View the list of supported cryptocurrencies
Moreover, the direct secure address generation, achieved through the hash of the public key, stands out as a distinctive feature that provides additional Post-Quantum Cryptography (PQC) protection within the HSM environment, enhancing the overall security posture for cryptographic operations.
Post-Quantum Cryptographic (PQC) Algorithms
Securosys CloudHSM offers robust support for cutting-edge Post-Quantum Cryptographic (PQC) algorithms, ensuring enhanced security in the face of evolving threats. Among the supported algorithms are CRYSTALS-Dilithium, CRYSTALS-Kyber, and SPHINCS+, providing advanced encryption capabilities that align with the latest security standards and protocols.
View the list of PQC algorithms.
HSM Partition Remote Administration
CloudHSM services require certain administrative tasks to manage the HSM partition and its security settings, which can be performed in two scenarios:
- By default, Securosys Partition Security Officers (PSOs) manage the CloudHSM services on your behalf.
- Alternatively, you can perform these tasks independently, without any interference from Securosys.
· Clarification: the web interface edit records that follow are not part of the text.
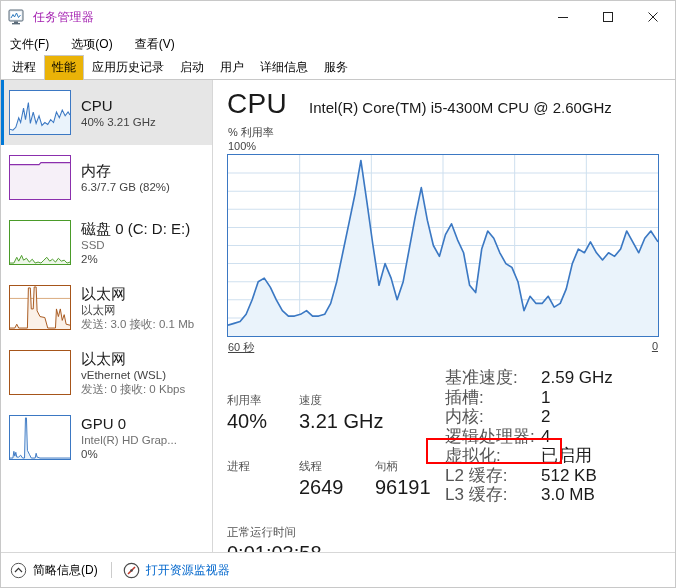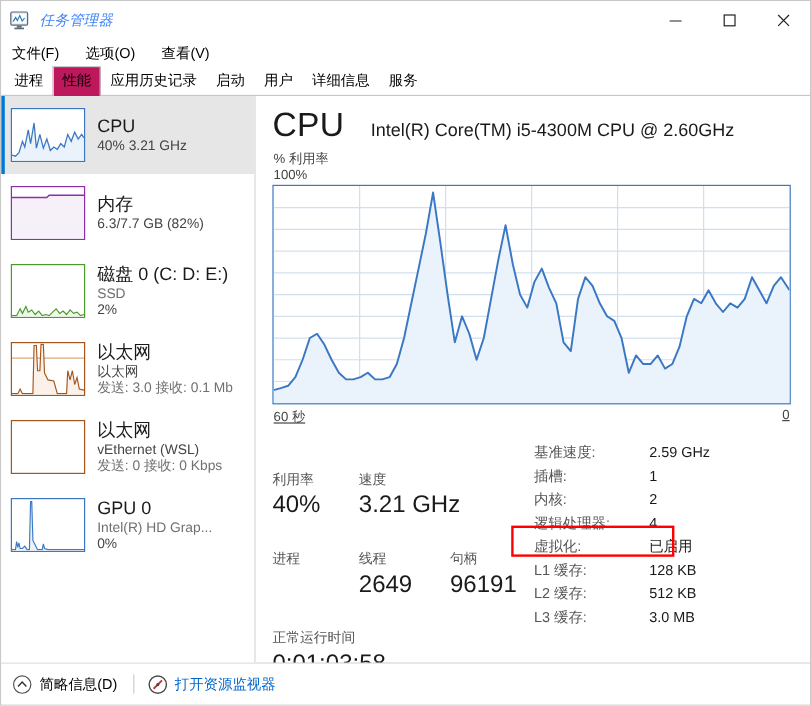--- a/index.html
+++ b/index.html
@@ -39,23 +39,22 @@
   .title-icon {
     width: 18px;
     height: 18px;
     margin-left: 7px;
     margin-right: 7px;
     position: relative;
     flex: 0 0 auto;
   }
   .title-text {
     font-size: 12px;
-    color: #3b82f6;
+    color: #a21caf;
     letter-spacing: .2px;
-    font-style: italic;
   }
   .win-controls {
     position: absolute;
     right: 0;
     top: 0;
     height: 32px;
     display: flex;
   }
   .win-btn {
     width: 45px;
@@ -100,21 +99,21 @@
     padding: 3px 7px 4px 7px;
     border: 1px solid transparent;
     border-bottom: none;
     white-space: nowrap;
     position: relative;
     top: 1px;
     background: transparent;
   }
   .tab.active {
     border-color: #c8c8c8;
-    background: #be185d;
+    background: #eab308;
     z-index: 2;
   }
 
   
   .content {
     flex: 1 1 auto;
     display: flex;
     min-height: 0;
     position: relative;
   }
@@ -250,21 +249,21 @@
   .svalue {
     font-size: 20px;
     line-height: 26px;
     color: #1a1a1a;
     white-space: nowrap;
   }
   .uptime { margin-top: 24px; }
 
   .kv {
     display: flex;
-    font-size: 12px;
+    font-size: 17px;
     line-height: 19.5px;
     color: #555555;
     white-space: nowrap;
   }
   .kv .k { width: 96px; flex: 0 0 96px; }
   .kv .v { color: #1a1a1a; }
 
   
   .redbox {
     position: absolute;
@@ -528,24 +527,20 @@
           </div>
           <div class="kv">
             <span class="k">逻辑处理器:</span>
             <span class="v">4</span>
           </div>
           <div class="kv">
             <span class="k">虚拟化:</span>
             <span class="v">已启用</span>
           </div>
           <div class="kv">
-            <span class="k">L1 缓存:</span>
-            <span class="v">128 KB</span>
-          </div>
-          <div class="kv">
             <span class="k">L2 缓存:</span>
             <span class="v">512 KB</span>
           </div>
           <div class="kv">
             <span class="k">L3 缓存:</span>
             <span class="v">3.0 MB</span>
           </div>
         </div>
 
       </div>

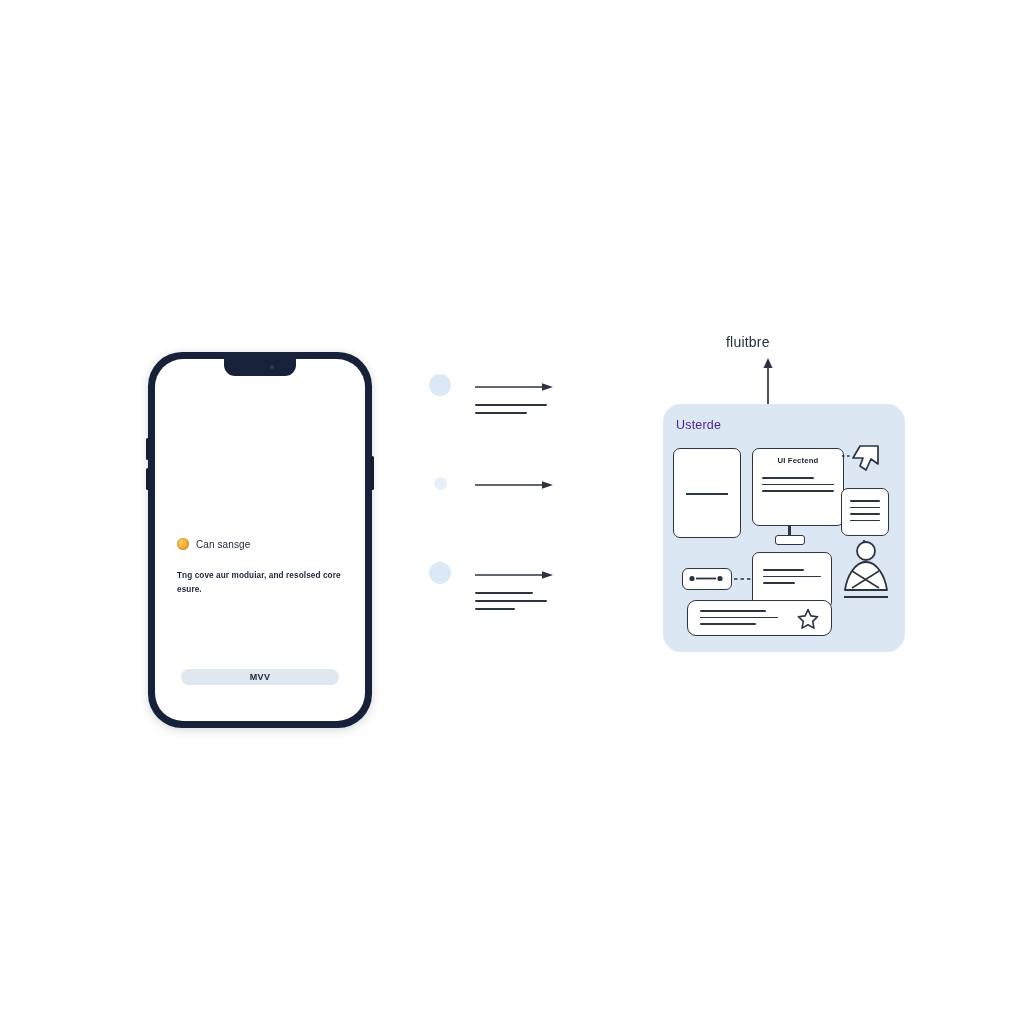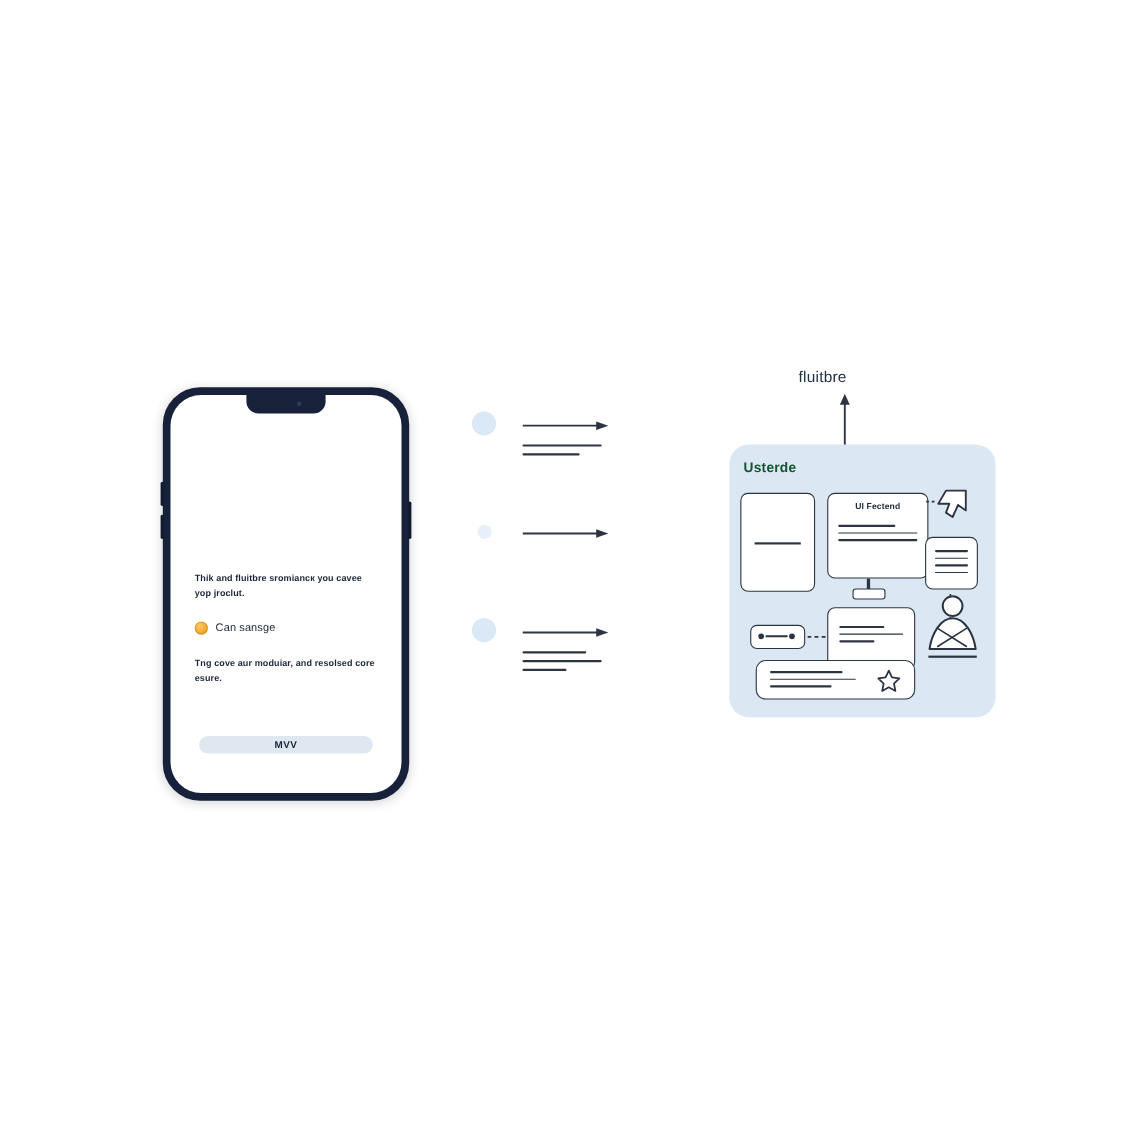--- a/index.html
+++ b/index.html
@@ -199,22 +199,22 @@
     width: 242px;
     height: 248px;
     background: #dbe8f4;
     border-radius: 18px;
   }
   .arch-title {
     position: absolute;
     left: 13px;
     top: 14px;
     font-size: 12.5px;
-    font-weight: 700;
-    color: #14532d;
+    font-weight: 400;
+    color: #4c1d95;
     letter-spacing: 0.2px;
     filter: blur(0.2px);
   }
 
   .modular-label {
     position: absolute;
     left: 726px;
     top: 334px;
     font-size: 14px;
     color: #23303f;
@@ -413,21 +413,20 @@
   <div class="phone">
     <div class="btn-vol-up"></div>
     <div class="btn-vol-dn"></div>
     <div class="btn-power"></div>
 
     <div class="phone-inner">
       <div class="phone-notch"></div>
       <div class="phone-cam"></div>
 
       <div class="screen-content">
-        <div class="sc-para">Thik and fluitbre sromianск you cavee yoр jroclut.</div>
 
         <div class="sc-badge-row">
           <span class="sc-badge-dot"></span>
           <span class="sc-badge-text">Can sansge</span>
         </div>
 
         <div class="sc-para sc-para2">Tng cove aur moduiar, and resolsed core esure.</div>
       </div>
 
       <div class="cta">MVV</div>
The physical device Decanus Terminal's covers this use case, giving you full control over the HSM partition, including:
- Resetting credentials
- Changing the partition’s security configuration
- Management of invalidated keys
- Exporting logs
- Partition backup/restore
The Partition Security Officer (PSO) role can alternatively be activated by one or two-out-of-m persons.
For full autonomy, you can even prevent Securosys from intervening (e.g., password reset) on your HSM partition. Please note that this action entails taking over full responsibility for the risk of losing Partition Security Officer (PSO) access credentials.
Timestamp Service
The Timestamp Service enables the generation of timestamps in compliance with the RFC3161 as required by standard ETSI EN 319 422. It covers the necessary operations to support timestamping services, allowing users to create tamper-proof records of the time and date when a document or transaction was signed.